Dr van Uffelen said the guidelines were “thorough and comprehensive” and based on the latest international evidence.
But with just 43% of Australians meeting the previous target of 30 minutes of moderate-intensity activity on most days of the week, many people found it difficult to work the recommendations into their day-to-day life.
“We live in a society where it’s often easier to jump in a car than to go for a walk or to get to places on your bike,” Dr van Uffelen said.
Governments must “make it easier for people to choose the active option, instead of the passive option - for example, good infrastructure for active transport,” she said.
The guidelines recommend children aged five to 12 accumulate at least 60 minutes of moderate- to vigorous-intensity physical activity each day and include activities that strengthen the muscles and bones three days per week.
“We’re not suggesting that young children go out and start lifting weights,” said Alfred Deakin Professor at Deakin University Jo Salmon, who co-authored the scientific review and recommendations for children.
“Strength training activities include running, jumping, skipping, sports like netball or basketball - anything that involves being on your feet and running around. Even hanging from the monkey bars, you’re holding their own body weight,” she said.

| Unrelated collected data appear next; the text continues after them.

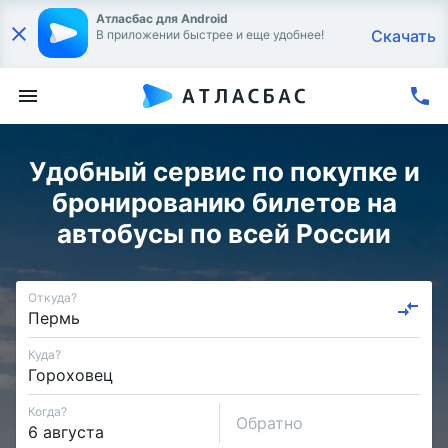
Атласбас для Android
Скачать
В приложении быстрее и еще удобнее!
Удобный сервис по покупке и
бронированию билетов на
автобусы по всей России
Откуда?
Куда?
Когда?
Обратно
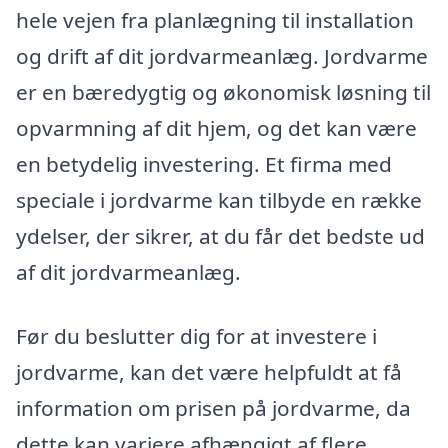
hele vejen fra planlægning til installation
og drift af dit jordvarmeanlæg. Jordvarme
er en bæredygtig og økonomisk løsning til
opvarmning af dit hjem, og det kan være
en betydelig investering. Et firma med
speciale i jordvarme kan tilbyde en række
ydelser, der sikrer, at du får det bedste ud
af dit jordvarmeanlæg.
Før du beslutter dig for at investere i
jordvarme, kan det være helpfuldt at få
information om prisen på jordvarme, da
dette kan variere afhængigt af flere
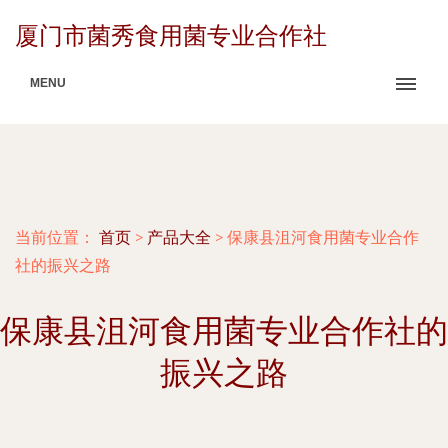
厦门市菌秀食用菌专业合作社
MENU
当前位置：
首页
>
产品大全
>
保康县沮河食用菌专业合作
社的振兴之路
保康县沮河食用菌专业合作社的
振兴之路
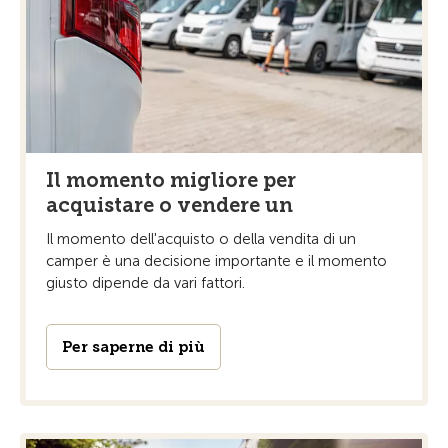
Il momento migliore per
acquistare o vendere un
Il momento dell'acquisto o della vendita di un
camper è una decisione importante e il momento
giusto dipende da vari fattori.
Per saperne di più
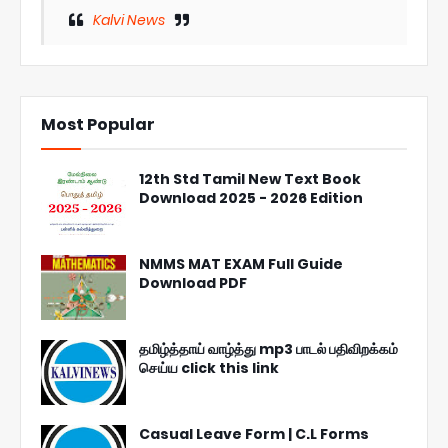
Kalvi News
Most Popular
12th Std Tamil New Text Book
Download 2025 - 2026 Edition
NMMS MAT EXAM Full Guide
Download PDF
தமிழ்த்தாய் வாழ்த்து mp3 பாடல் பதிவிறக்கம்
செய்ய click this link
Casual Leave Form | C.L Forms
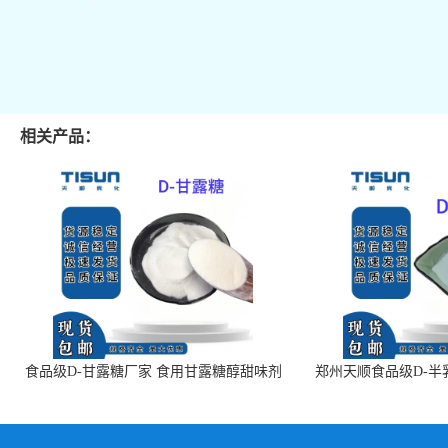
相关产品：
食品级D-甘露糖厂家 食用甘露糖醇甜味剂
郑州天顺食品级D-半
99%含量 食品添加剂
白色粉末 厂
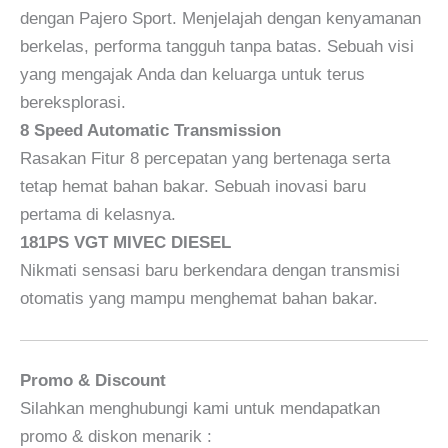
dengan Pajero Sport. Menjelajah dengan kenyamanan
berkelas, performa tangguh tanpa batas. Sebuah visi
yang mengajak Anda dan keluarga untuk terus
bereksplorasi.
8 Speed Automatic Transmission
Rasakan Fitur 8 percepatan yang bertenaga serta
tetap hemat bahan bakar. Sebuah inovasi baru
pertama di kelasnya.
181PS VGT MIVEC DIESEL
Nikmati sensasi baru berkendara dengan transmisi
otomatis yang mampu menghemat bahan bakar.
Promo & Discount
Silahkan menghubungi kami untuk mendapatkan
promo & diskon menarik :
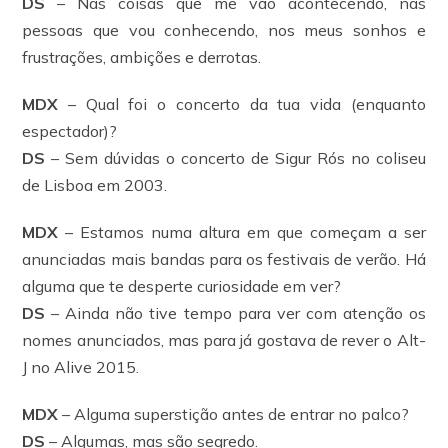
DS
– Nas coisas que me vão acontecendo, nas
pessoas que vou conhecendo, nos meus sonhos e
frustrações, ambições e derrotas.
MDX
– Qual foi o concerto da tua vida (enquanto
espectador)?
DS
– Sem dúvidas o concerto de Sigur Rós no coliseu
de Lisboa em 2003.
MDX
– Estamos numa altura em que começam a ser
anunciadas mais bandas para os festivais de verão. Há
alguma que te desperte curiosidade em ver?
DS
– Ainda não tive tempo para ver com atenção os
nomes anunciados, mas para já gostava de rever o Alt-
J no Alive 2015.
MDX
– Alguma superstição antes de entrar no palco?
DS
– Algumas, mas são segredo.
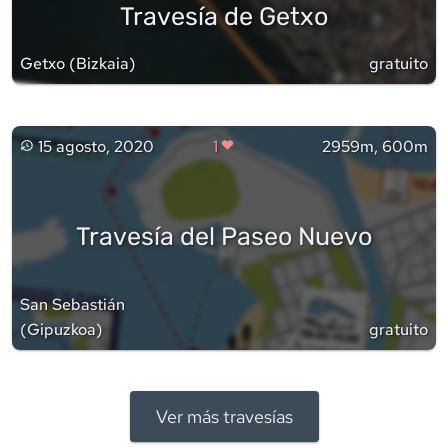
Travesía de Getxo
Getxo
(
Bizkaia
)
gratuito
15 agosto, 2020
1
2959m, 600m
Travesía del Paseo Nuevo
San Sebastián
(
Gipuzkoa
)
gratuito
Ver más travesías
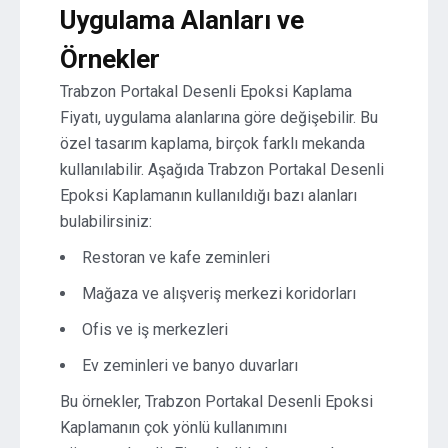
Uygulama Alanları ve
Örnekler
Trabzon Portakal Desenli Epoksi Kaplama
Fiyatı, uygulama alanlarına göre değişebilir. Bu
özel tasarım kaplama, birçok farklı mekanda
kullanılabilir. Aşağıda Trabzon Portakal Desenli
Epoksi Kaplamanın kullanıldığı bazı alanları
bulabilirsiniz:
Restoran ve kafe zeminleri
Mağaza ve alışveriş merkezi koridorları
Ofis ve iş merkezleri
Ev zeminleri ve banyo duvarları
Bu örnekler, Trabzon Portakal Desenli Epoksi
Kaplamanın çok yönlü kullanımını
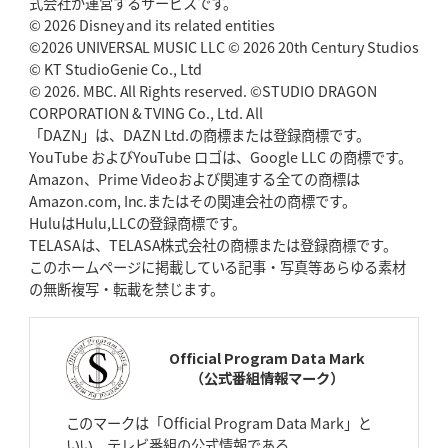
式会社が運営するサービスです。
「悲運の闘将」宮地克実氏死去
熱血指導で埼玉WKの基礎築く
© 2026 Disney and its related entities
©2026 UNIVERSAL MUSIC LLC © 2026 20th Century Studios
© KT StudioGenie Co., Ltd
2026年4月30日(木)更新
BR東京、「ユニバーサルデー」の意義
© 2026. MBC. All Rights reserved. ©STUDIO DRAGON
「特別からノーマルへ」が最終
ゴール
CORPORATION & TVING Co., Ltd. All
「DAZN」は、DAZN Ltd.の商標または登録商標です。
YouTube およびYouTube ロゴは、Google LLC の商標です。
2026年4月23日(木)更新
Amazon、Prime Videoおよび関連する全ての商標は
元代表ラピース、今季限りで引退
「クボタは10年いた自分のホーム」
Amazon.com, Inc.またはその関連会社の商標です。
HuluはHulu,LLCの登録商標です。
2026年4月16日(木)更新
TELASAは、TELASA株式会社の商標または登録商標です。
BL東京「強化拠点」を「共有財産」に
新クラブハウスは「皆に開かれ
このホームページに掲載している記事・写真等あらゆる素材
た空間」
の無断複写・転載を禁じます。
2026年4月9日(木)更新
スティーラーズ、名門復活の足音
指揮官求める「ディフェンスの質」
Official Program Data Mark
（公式番組情報マーク）
2026年4月2日(木)更新
スピアーズ、王者撃破で再奪首
V奪還で守備の“恩師”に花道を
このマークは「Official Program Data Mark」と
いい、テレビ番組の公式情報である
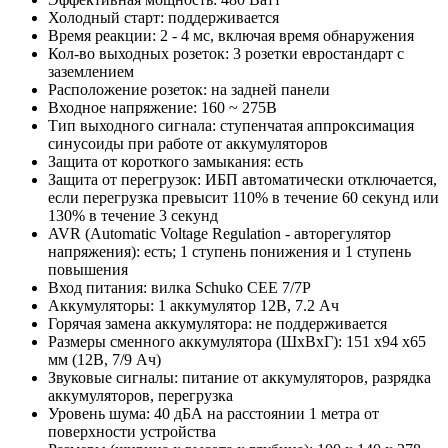
Холодный старт: поддерживается
Время реакции: 2 - 4 мс, включая время обнаружения
Кол-во выходных розеток: 3 розетки евростандарт с
заземлением
Расположение розеток: на задней панели
Входное напряжение: 160 ~ 275В
Тип выходного сигнала: cтупенчатая аппроксимация
синусоиды при работе от аккумуляторов
Защита от короткого замыкания: есть
Защита от перегрузок: ИБП автоматически отключается,
если перегрузка превысит 110% в течение 60 секунд или
130% в течение 3 секунд
AVR (Automatic Voltage Regulation - авторегулятор
напряжения): есть; 1 ступень понижения и 1 ступень
повышения
Вход питания: вилка Schuko CEE 7/7P
Аккумуляторы: 1 аккумулятор 12В, 7.2 Ач
Горячая замена аккумулятора: не поддерживается
Размеры сменного аккумулятора (ШхВхГ): 151 х94 х65
мм (12В, 7/9 Ач)
Звуковые сигналы: питание от аккумуляторов, разрядка
аккумуляторов, перегрузка
Уровень шума: 40 дБА на расстоянии 1 метра от
поверхности устройства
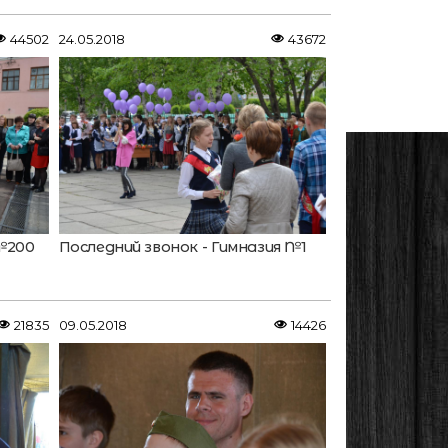
44502
24.05.2018
43672
№200
Последний звонок - Гимназия №1
21835
09.05.2018
14426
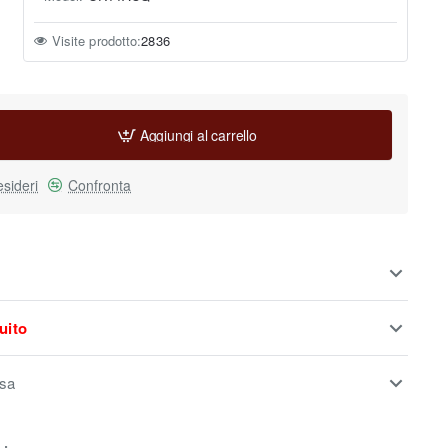
Visite prodotto:
2836
Aggiungi al carrello
esideri
Confronta
uito
usa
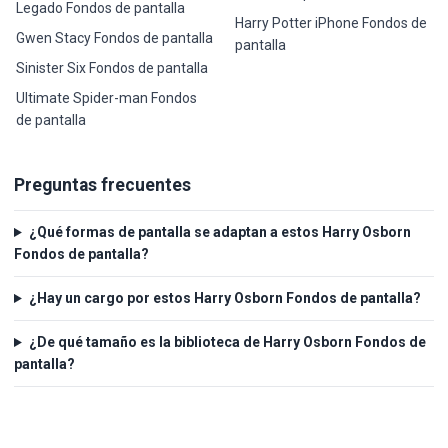
Legado Fondos de pantalla
Harry Potter iPhone Fondos de
Gwen Stacy Fondos de pantalla
pantalla
Sinister Six Fondos de pantalla
Ultimate Spider-man Fondos
de pantalla
Preguntas frecuentes
¿Qué formas de pantalla se adaptan a estos Harry Osborn
Fondos de pantalla?
¿Hay un cargo por estos Harry Osborn Fondos de pantalla?
¿De qué tamaño es la biblioteca de Harry Osborn Fondos de
pantalla?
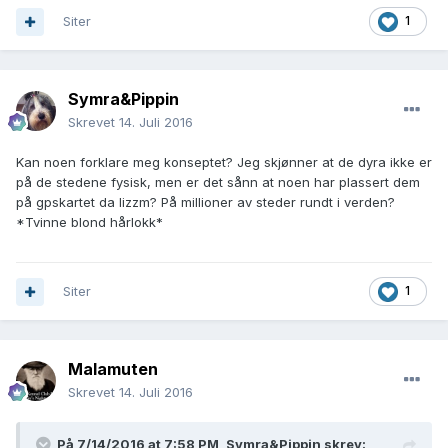
Siter
1
Symra&Pippin
Skrevet
14. Juli 2016
Kan noen forklare meg konseptet? Jeg skjønner at de dyra ikke er
på de stedene fysisk, men er det sånn at noen har plassert dem
på gpskartet da lizzm? På millioner av steder rundt i verden?
*Tvinne blond hårlokk*
Siter
1
Malamuten
Skrevet
14. Juli 2016
På 7/14/2016 at 7:58 PM,
Symra&Pippin
skrev:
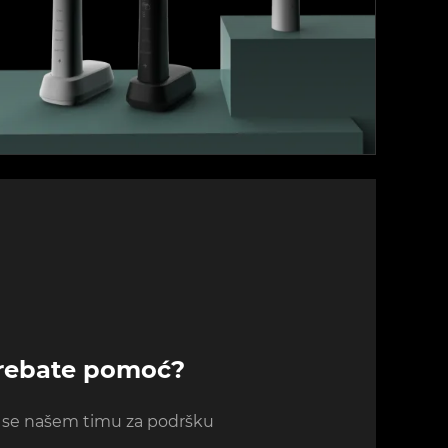
rebate pomoć?
e se našem timu za podršku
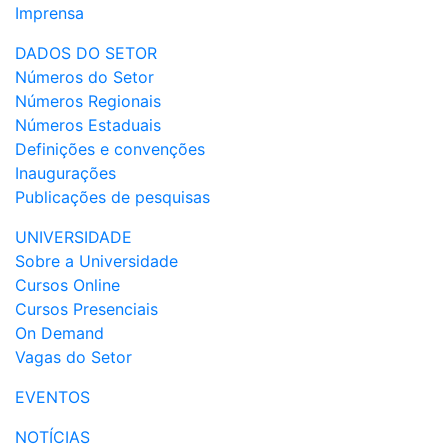
Imprensa
DADOS DO SETOR
Números do Setor
Números Regionais
Números Estaduais
Definições e convenções
Inaugurações
Publicações de pesquisas
UNIVERSIDADE
Sobre a Universidade
Cursos Online
Cursos Presenciais
On Demand
Vagas do Setor
EVENTOS
NOTÍCIAS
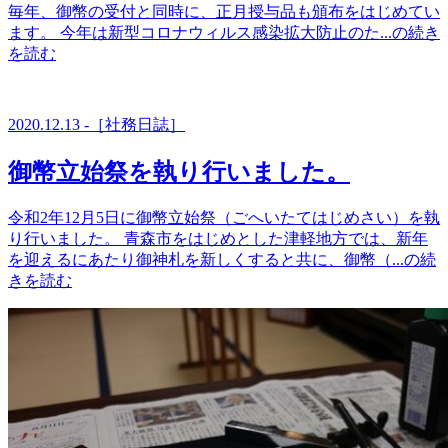
毎年、御幣の受付と同時に、正月授与品も頒布をはじめてい
ます。 今年は新型コロナウィルス感染拡大防止のた...の続き
を読む
2020.12.13 -［社務日誌］
御幣立始祭を執り行いました。
令和2年12月5日に御幣立始祭（ごへいたてはじめさい）を執
り行いました。 青森市をはじめとした津軽地方では、新年
を迎えるにあたり御神札を新しくすると共に、御幣（...の続
きを読む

“This is based on evidence around strength training for optimising bone health for kids - that’s really going to see them have much less chance of developing osteoporosis in adulthood. Childhood is really a key period for laying down healthy bones.”
The guidelines also emphasise the importance of reducing the time children spend sitting. And it’s not just to promote physical health, Professor Salmon said, emerging evidence shows prolonged sitting affects cognitive development and educational outcomes.
Teachers can play a part by delivering standing lessons, she said, by delivering standing lessons, getting children up during class, giving active homework and encouraging students to complete their homework while standing.
“The other major part of sitting for a lot kids and adolescents is sitting in a car. So if you can promote active transport and even public transport and walking to school, you’re going to reduce the sitting time in transit,” Professor Salmon said.